* **Source material**:
____

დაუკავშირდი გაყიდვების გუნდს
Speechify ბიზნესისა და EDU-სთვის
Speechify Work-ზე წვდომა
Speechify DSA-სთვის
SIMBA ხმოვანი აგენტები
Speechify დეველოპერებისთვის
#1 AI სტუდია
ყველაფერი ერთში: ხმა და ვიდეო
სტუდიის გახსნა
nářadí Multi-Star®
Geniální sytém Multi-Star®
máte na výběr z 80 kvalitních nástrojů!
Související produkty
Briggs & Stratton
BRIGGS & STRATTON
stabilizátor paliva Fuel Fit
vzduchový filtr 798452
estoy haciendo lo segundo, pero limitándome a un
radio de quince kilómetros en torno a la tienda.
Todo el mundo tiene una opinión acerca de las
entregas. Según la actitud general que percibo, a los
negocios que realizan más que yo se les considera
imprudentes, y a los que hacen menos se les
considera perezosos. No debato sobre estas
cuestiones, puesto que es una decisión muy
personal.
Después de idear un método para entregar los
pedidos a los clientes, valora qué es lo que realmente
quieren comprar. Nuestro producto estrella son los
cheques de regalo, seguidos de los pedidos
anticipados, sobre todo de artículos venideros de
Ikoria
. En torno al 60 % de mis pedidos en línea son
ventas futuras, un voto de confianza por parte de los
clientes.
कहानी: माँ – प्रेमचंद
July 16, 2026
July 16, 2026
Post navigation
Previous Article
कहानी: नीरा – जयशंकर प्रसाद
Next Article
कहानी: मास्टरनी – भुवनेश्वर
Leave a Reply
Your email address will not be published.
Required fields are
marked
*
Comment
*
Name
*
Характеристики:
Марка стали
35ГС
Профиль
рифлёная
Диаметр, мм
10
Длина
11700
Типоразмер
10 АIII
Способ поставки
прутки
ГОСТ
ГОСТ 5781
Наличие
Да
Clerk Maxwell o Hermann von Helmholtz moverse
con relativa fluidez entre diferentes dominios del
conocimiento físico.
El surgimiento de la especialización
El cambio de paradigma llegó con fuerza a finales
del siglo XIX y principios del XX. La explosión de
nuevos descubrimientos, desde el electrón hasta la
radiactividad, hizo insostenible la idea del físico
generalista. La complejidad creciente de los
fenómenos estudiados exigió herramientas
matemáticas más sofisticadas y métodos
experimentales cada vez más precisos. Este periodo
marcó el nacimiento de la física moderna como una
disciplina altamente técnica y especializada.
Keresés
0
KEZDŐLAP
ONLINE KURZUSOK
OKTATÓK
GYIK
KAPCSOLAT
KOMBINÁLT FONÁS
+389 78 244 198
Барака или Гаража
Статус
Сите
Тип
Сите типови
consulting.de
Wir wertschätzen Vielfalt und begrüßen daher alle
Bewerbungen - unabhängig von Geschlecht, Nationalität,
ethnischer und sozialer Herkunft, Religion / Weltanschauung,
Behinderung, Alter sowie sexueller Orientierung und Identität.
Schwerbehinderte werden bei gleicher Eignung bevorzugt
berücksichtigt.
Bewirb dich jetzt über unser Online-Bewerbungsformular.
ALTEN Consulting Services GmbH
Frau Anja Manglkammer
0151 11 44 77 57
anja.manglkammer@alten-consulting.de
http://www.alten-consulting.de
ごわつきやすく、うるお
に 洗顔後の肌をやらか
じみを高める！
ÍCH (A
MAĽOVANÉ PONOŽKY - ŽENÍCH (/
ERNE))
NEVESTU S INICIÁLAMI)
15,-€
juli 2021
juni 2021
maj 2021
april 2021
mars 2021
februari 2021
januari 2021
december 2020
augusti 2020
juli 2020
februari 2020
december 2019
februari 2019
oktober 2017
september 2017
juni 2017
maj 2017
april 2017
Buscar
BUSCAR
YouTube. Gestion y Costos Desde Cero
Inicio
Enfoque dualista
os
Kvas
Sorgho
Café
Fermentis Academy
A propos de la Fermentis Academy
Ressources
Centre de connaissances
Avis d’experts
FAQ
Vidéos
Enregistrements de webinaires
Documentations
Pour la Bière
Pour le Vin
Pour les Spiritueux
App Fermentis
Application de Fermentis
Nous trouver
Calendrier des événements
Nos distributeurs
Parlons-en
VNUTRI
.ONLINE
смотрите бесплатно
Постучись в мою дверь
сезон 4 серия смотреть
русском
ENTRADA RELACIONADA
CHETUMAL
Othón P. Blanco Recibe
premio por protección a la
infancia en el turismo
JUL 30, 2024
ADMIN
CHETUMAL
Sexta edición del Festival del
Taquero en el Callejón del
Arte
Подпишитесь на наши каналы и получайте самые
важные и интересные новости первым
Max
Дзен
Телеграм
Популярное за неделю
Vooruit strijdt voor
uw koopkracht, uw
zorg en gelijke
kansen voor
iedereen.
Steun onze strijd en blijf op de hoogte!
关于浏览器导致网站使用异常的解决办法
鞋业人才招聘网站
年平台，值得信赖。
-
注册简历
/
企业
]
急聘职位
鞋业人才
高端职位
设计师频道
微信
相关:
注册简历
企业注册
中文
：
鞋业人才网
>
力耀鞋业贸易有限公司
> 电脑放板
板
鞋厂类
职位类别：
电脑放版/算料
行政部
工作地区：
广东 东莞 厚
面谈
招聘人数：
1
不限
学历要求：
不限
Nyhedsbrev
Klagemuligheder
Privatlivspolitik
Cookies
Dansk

____

* **Work item**:
Repeat each entry exactly.

* **Output of the task**:
დაუკავშირდი გაყიდვების გუნდს
Speechify ბიზნესისა და EDU-სთვის
Speechify Work-ზე წვდომა
Speechify DSA-სთვის
SIMBA ხმოვანი აგენტები
Speechify დეველოპერებისთვის
#1 AI სტუდია
ყველაფერი ერთში: ხმა და ვიდეო
სტუდიის გახსნა
nářadí Multi-Star®
Geniální sytém Multi-Star®
máte na výběr z 80 kvalitních nástrojů!
Související produkty
Briggs & Stratton
BRIGGS & STRATTON
stabilizátor paliva Fuel Fit
vzduchový filtr 798452
estoy haciendo lo segundo, pero limitándome a un
radio de quince kilómetros en torno a la tienda.
Todo el mundo tiene una opinión acerca de las
entregas. Según la actitud general que percibo, a los
negocios que realizan más que yo se les considera
imprudentes, y a los que hacen menos se les
considera perezosos. No debato sobre estas
cuestiones, puesto que es una decisión muy
personal.
Después de idear un método para entregar los
pedidos a los clientes, valora qué es lo que realmente
quieren comprar. Nuestro producto estrella son los
cheques de regalo, seguidos de los pedidos
anticipados, sobre todo de artículos venideros de
Ikoria
. En torno al 60 % de mis pedidos en línea son
ventas futuras, un voto de confianza por parte de los
clientes.
कहानी: माँ – प्रेमचंद
July 16, 2026
July 16, 2026
Post navigation
Previous Article
कहानी: नीरा – जयशंकर प्रसाद
Next Article
कहानी: मास्टरनी – भुवनेश्वर
Leave a Reply
Your email address will not be published.
Required fields are
marked
*
Comment
*
Name
*
Характеристики:
Марка стали
35ГС
Профиль
рифлёная
Диаметр, мм
10
Длина
11700
Типоразмер
10 АIII
Способ поставки
прутки
ГОСТ
ГОСТ 5781
Наличие
Да
Clerk Maxwell o Hermann von Helmholtz moverse
con relativa fluidez entre diferentes dominios del
conocimiento físico.
El surgimiento de la especialización
El cambio de paradigma llegó con fuerza a finales
del siglo XIX y principios del XX. La explosión de
nuevos descubrimientos, desde el electrón hasta la
radiactividad, hizo insostenible la idea del físico
generalista. La complejidad creciente de los
fenómenos estudiados exigió herramientas
matemáticas más sofisticadas y métodos
experimentales cada vez más precisos. Este periodo
marcó el nacimiento de la física moderna como una
disciplina altamente técnica y especializada.
Keresés
0
KEZDŐLAP
ONLINE KURZUSOK
OKTATÓK
GYIK
KAPCSOLAT
KOMBINÁLT FONÁS
+389 78 244 198
Барака или Гаража
Статус
Сите
Тип
Сите типови
consulting.de
Wir wertschätzen Vielfalt und begrüßen daher alle
Bewerbungen - unabhängig von Geschlecht, Nationalität,
ethnischer und sozialer Herkunft, Religion / Weltanschauung,
Behinderung, Alter sowie sexueller Orientierung und Identität.
Schwerbehinderte werden bei gleicher Eignung bevorzugt
berücksichtigt.
Bewirb dich jetzt über unser Online-Bewerbungsformular.
ALTEN Consulting Services GmbH
Frau Anja Manglkammer
0151 11 44 77 57
anja.manglkammer@alten-consulting.de
http://www.alten-consulting.de
ごわつきやすく、うるお
に 洗顔後の肌をやらか
じみを高める！
ÍCH (A
MAĽOVANÉ PONOŽKY - ŽENÍCH (/
ERNE))
NEVESTU S INICIÁLAMI)
15,-€
juli 2021
juni 2021
maj 2021
april 2021
mars 2021
februari 2021
januari 2021
december 2020
augusti 2020
juli 2020
februari 2020
december 2019
februari 2019
oktober 2017
september 2017
juni 2017
maj 2017
april 2017
Buscar
BUSCAR
YouTube. Gestion y Costos Desde Cero
Inicio
Enfoque dualista
os
Kvas
Sorgho
Café
Fermentis Academy
A propos de la Fermentis Academy
Ressources
Centre de connaissances
Avis d’experts
FAQ
Vidéos
Enregistrements de webinaires
Documentations
Pour la Bière
Pour le Vin
Pour les Spiritueux
App Fermentis
Application de Fermentis
Nous trouver
Calendrier des événements
Nos distributeurs
Parlons-en
VNUTRI
.ONLINE
смотрите бесплатно
Постучись в мою дверь
сезон 4 серия смотреть
русском
ENTRADA RELACIONADA
CHETUMAL
Othón P. Blanco Recibe
premio por protección a la
infancia en el turismo
JUL 30, 2024
ADMIN
CHETUMAL
Sexta edición del Festival del
Taquero en el Callejón del
Arte
Подпишитесь на наши каналы и получайте самые
важные и интересные новости первым
Max
Дзен
Телеграм
Популярное за неделю
Vooruit strijdt voor
uw koopkracht, uw
zorg en gelijke
kansen voor
iedereen.
Steun onze strijd en blijf op de hoogte!
关于浏览器导致网站使用异常的解决办法
鞋业人才招聘网站
年平台，值得信赖。
-
注册简历
/
企业
]
急聘职位
鞋业人才
高端职位
设计师频道
微信
相关:
注册简历
企业注册
中文
：
鞋业人才网
>
力耀鞋业贸易有限公司
> 电脑放板
板
鞋厂类
职位类别：
电脑放版/算料
行政部
工作地区：
广东 东莞 厚
面谈
招聘人数：
1
不限
学历要求：
不限
Nyhedsbrev
Klagemuligheder
Privatlivspolitik
Cookies
Dansk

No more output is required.